15

I used Latent Dirichlet Allocation (sklearn implementation) to analyse about 500 scientific article-abstracts and I got topics containing most important words (in german language). My problem is to interpret these values associated with the most important words. I assumed to get probabilities for all words per topic which add up to 1, which is not the case.

How can I interpret these values? For example I would like to be able to tell why topic #20 has words with much higher values than other topics. Has their absolute height to do with Bayesian probability? Is the topic more common in the corpus? Im not yet able to bring together theses values with the math behind the LDA.

from sklearn.feature_extraction.text import CountVectorizer
from sklearn.decomposition import LatentDirichletAllocation

tf_vectorizer = CountVectorizer(max_df=0.95, min_df=1, top_words=stop_ger,
                                analyzer='word',
                                tokenizer = stemmer_sklearn.stem_ger())

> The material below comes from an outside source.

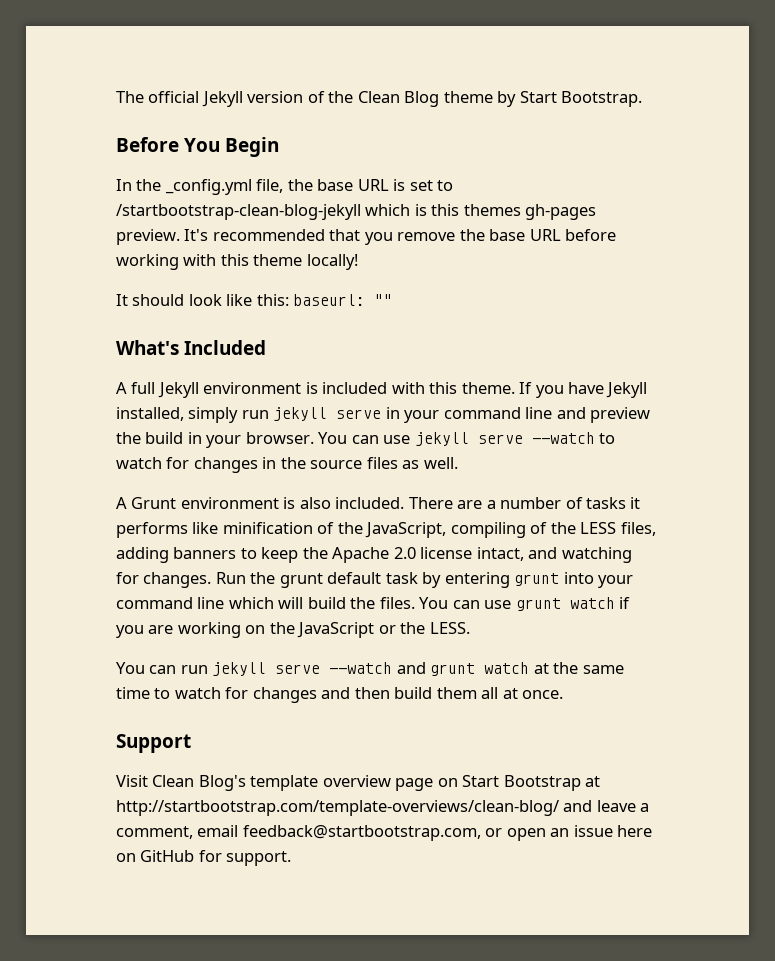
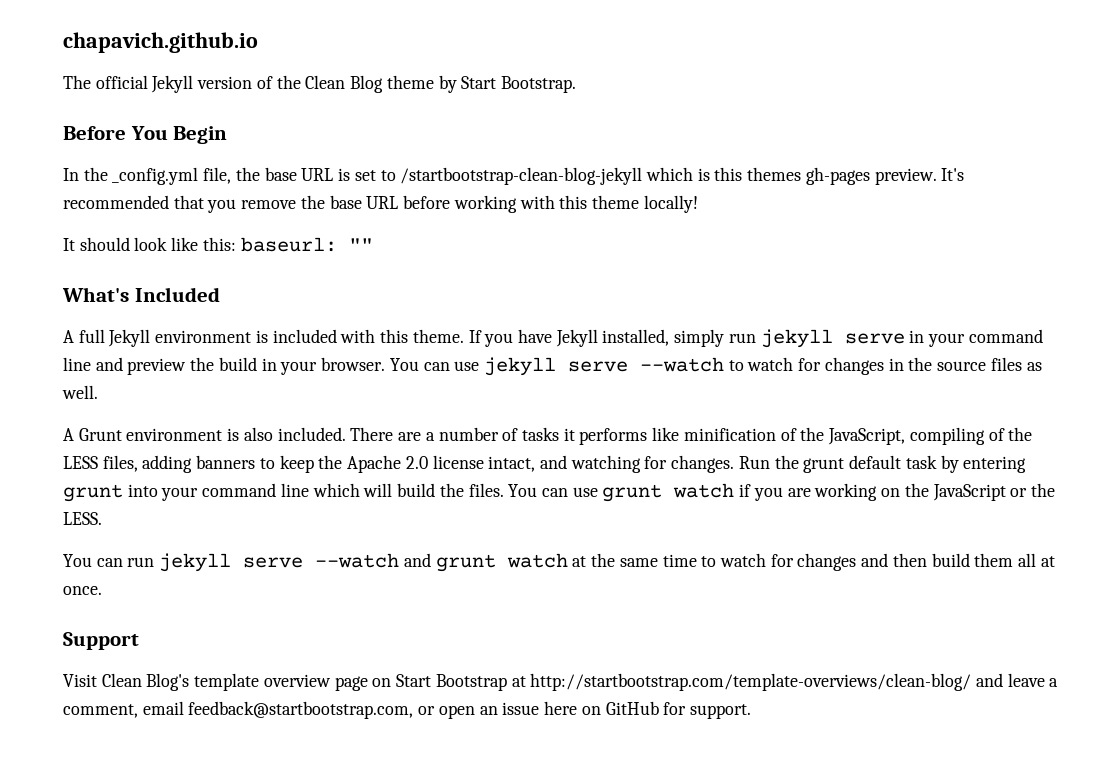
(116, 97) none -> [63,32,258,53] chapavich.github.io //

tf = tf_vectorizer.fit_transform(texts)

n_topics = 10
lda = LatentDirichletAllocation(n_topics=n_topics, max_iter=5, 
                                learning_method='online',                 
                                learning_offset=50., random_state=0)

lda.fit(tf)

def print_top_words(model, feature_names, n_top_words):
    for topic_id, topic in enumerate(model.components_):
        print('\nTopic Nr.%d:' % int(topic_id + 1)) 
        print(''.join([feature_names[i] + ' ' + str(round(topic[i], 2))
              +' | ' for i in topic.argsort()[:-n_top_words - 1:-1]]))

n_top_words = 4
tf_feature_names = tf_vectorizer.get_feature_names()
print_top_words(lda, tf_feature_names, n_top_words)

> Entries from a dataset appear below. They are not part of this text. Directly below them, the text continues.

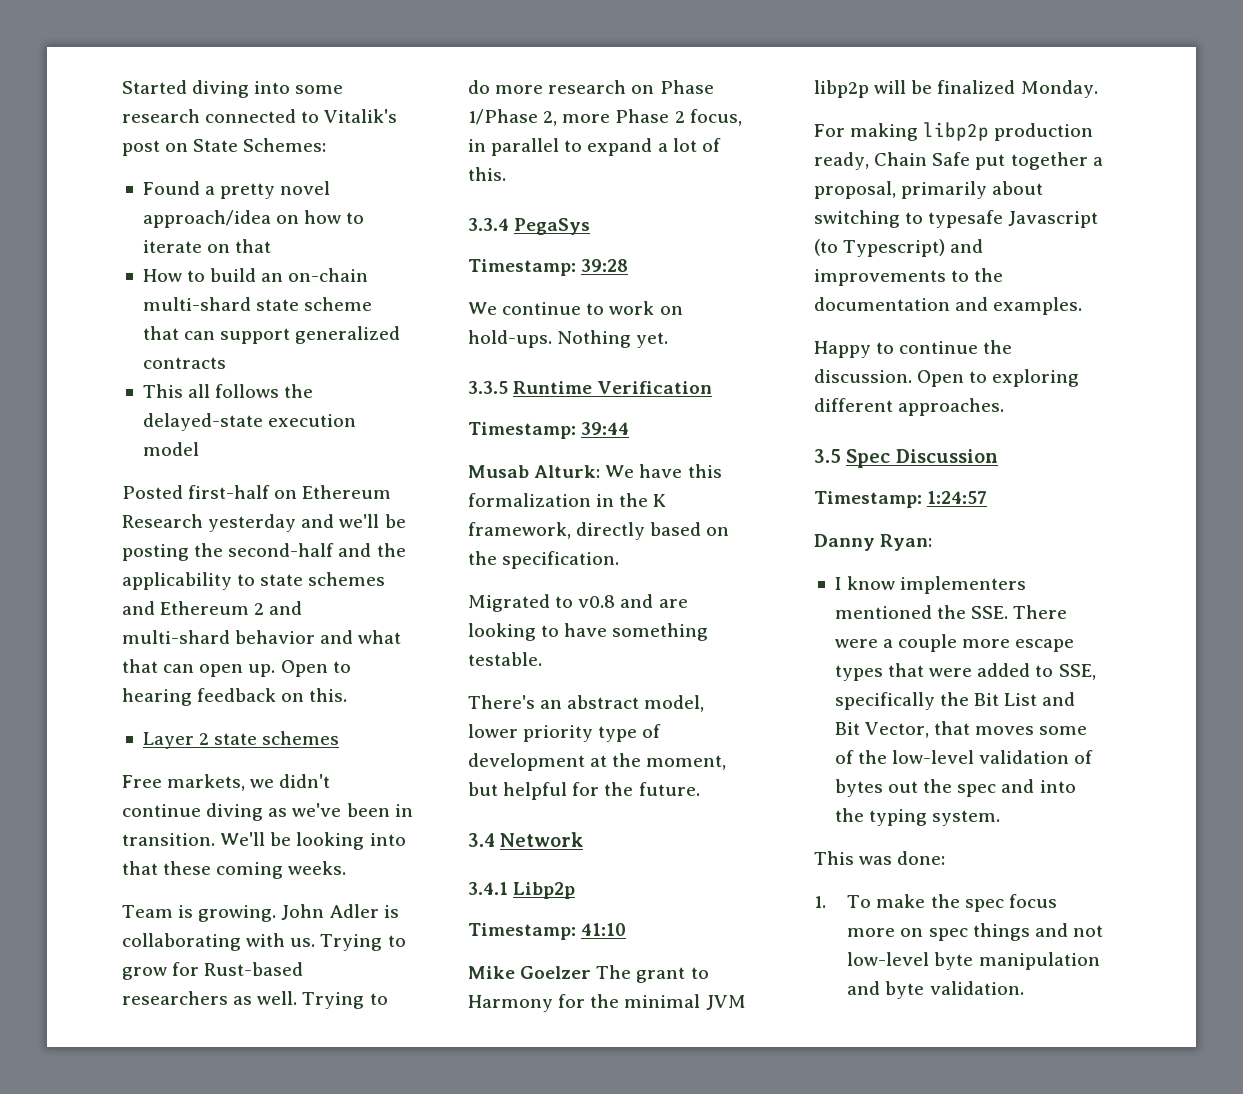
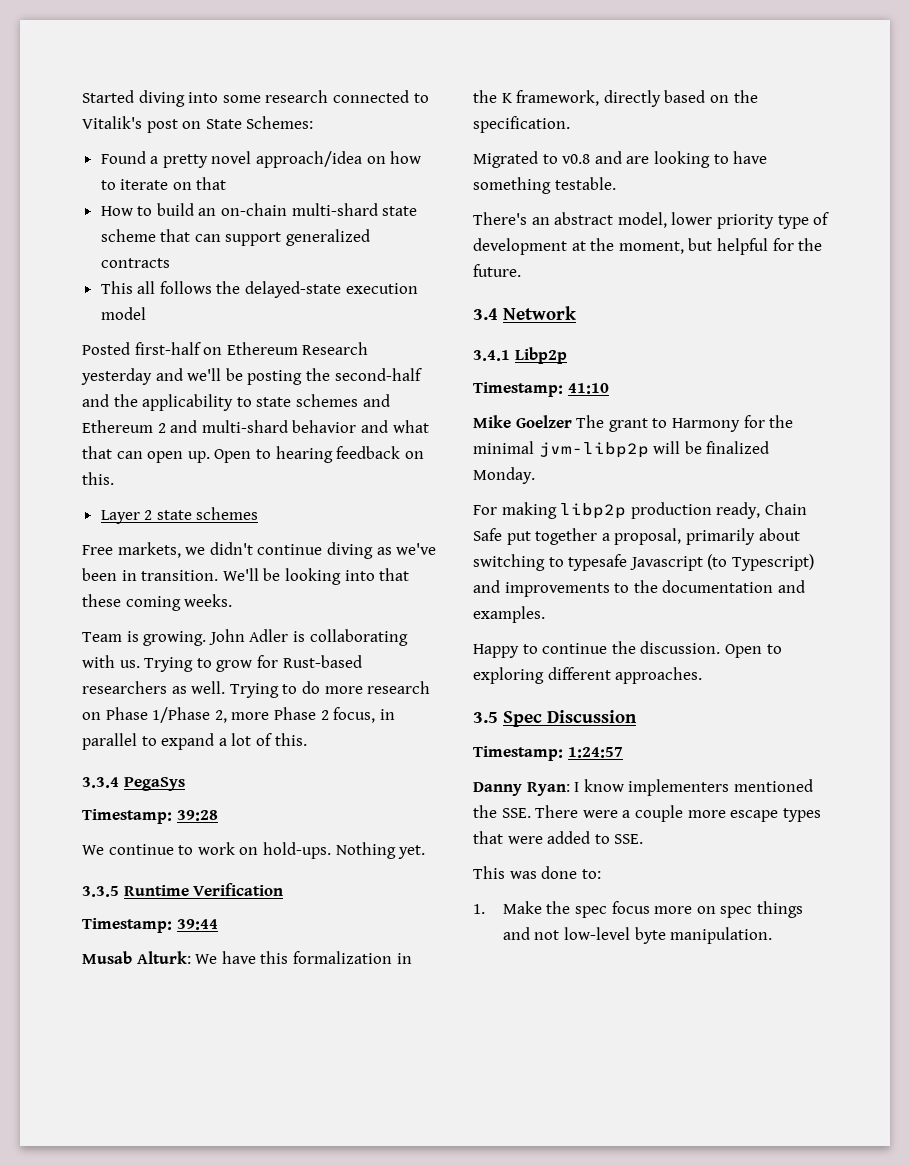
[705,995,746,1010] [814,80,869,98] JVM libp2p -> [538,442,649,458] jvm-libp2p
(933, 542) // -> (570, 789) none
[1058,664,1096,680] [834,692,1076,710] [834,721,1088,738] [834,750,1094,764] [834,779,1076,797] [834,808,1001,826] SSE, specifically the Bit List and Bit Vector, that moves some of the low-level validation of bytes out the spec and into the typing system. -> [614,834,644,844] SSE.
[897,851,946,865] done: -> [541,866,601,879] done to:
[847,894,926,908] To make -> [502,901,542,914] Make
[978,952,1100,970] [847,981,1024,999] manipulation and byte validation. -> [670,927,773,944] manipulation.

Topic Nr.1: demenzforsch 1.31 | fotus 1.21 | umwelteinfluss 1.16 | forschungsergebnis 1.04 |
Topic Nr.2: fur 1.47 | zwisch 0.94 | uber 0.81 | kontext 0.8 |
...
Topic Nr.20: werd 405.12 | fur 399.62 | sozial 212.31 | beitrag 177.95 | 
LSz
  • 161
  • 1
  • 6
  • 1
    Did you reach any conclusion about this? I'm facing the same problem. Have you tried the score method? On my code it returns a NaN... – João Almeida Mar 07 '16 at 13:00
  • 1
    Just found [this isssue](https://github.com/scikit-learn/scikit-learn/issues/6353) on the scikit-learn github, this implementation seems to still have too many bugs to be useful. Probably is better to use [gensim](https://radimrehurek.com/gensim/) instead. – João Almeida Mar 07 '16 at 13:39
  • Thanks for sharing the gihub link! – LSz Mar 09 '16 at 15:44
  • 1
    I discovered the lambda-formular connected to sklearns `components_` in "Latent Dirichlet Allocation" Blei/Ng/Jordan (p.1007). There is no normalisation either, so I think the sklearn implementation is correct. In my case it was quiet interesting to get very high values for one topic. This also fitted well to the common meaning of those tokens of this topic. I think the differences in value height go together with the dirichlet distribution, so higher values mean that topics occure more often in the corpus. If I'm right, we actually lose information by normalising. – LSz Mar 09 '16 at 15:45
  • You may lose "local" information, meaning a certain biais toward your dataset. It is not a bad thing for generalization though. – patrickmesana Sep 08 '17 at 01:18

1 Answers1

6

From the documentation

components_ Variational parameters for topic word distribution. Since the complete conditional for topic word distribution is a Dirichlet, components_[i, j] can be viewed as pseudocount that represents the number of times word j was assigned to topic i. It can also be viewed as distribution over the words for each topic after normalization: model.components_ / model.components_.sum(axis=1)[:, np.newaxis].

So the values can be seen as a distribution if you normalize over the component to evaluate the importance of each term in the topic. AFAIU you cannot use the pseudo-count to compare the importance of two topics in the corpus as they are a smoothing factor applied to the term-topic distribution.

Simon Thordal
  • 893
  • 10
  • 28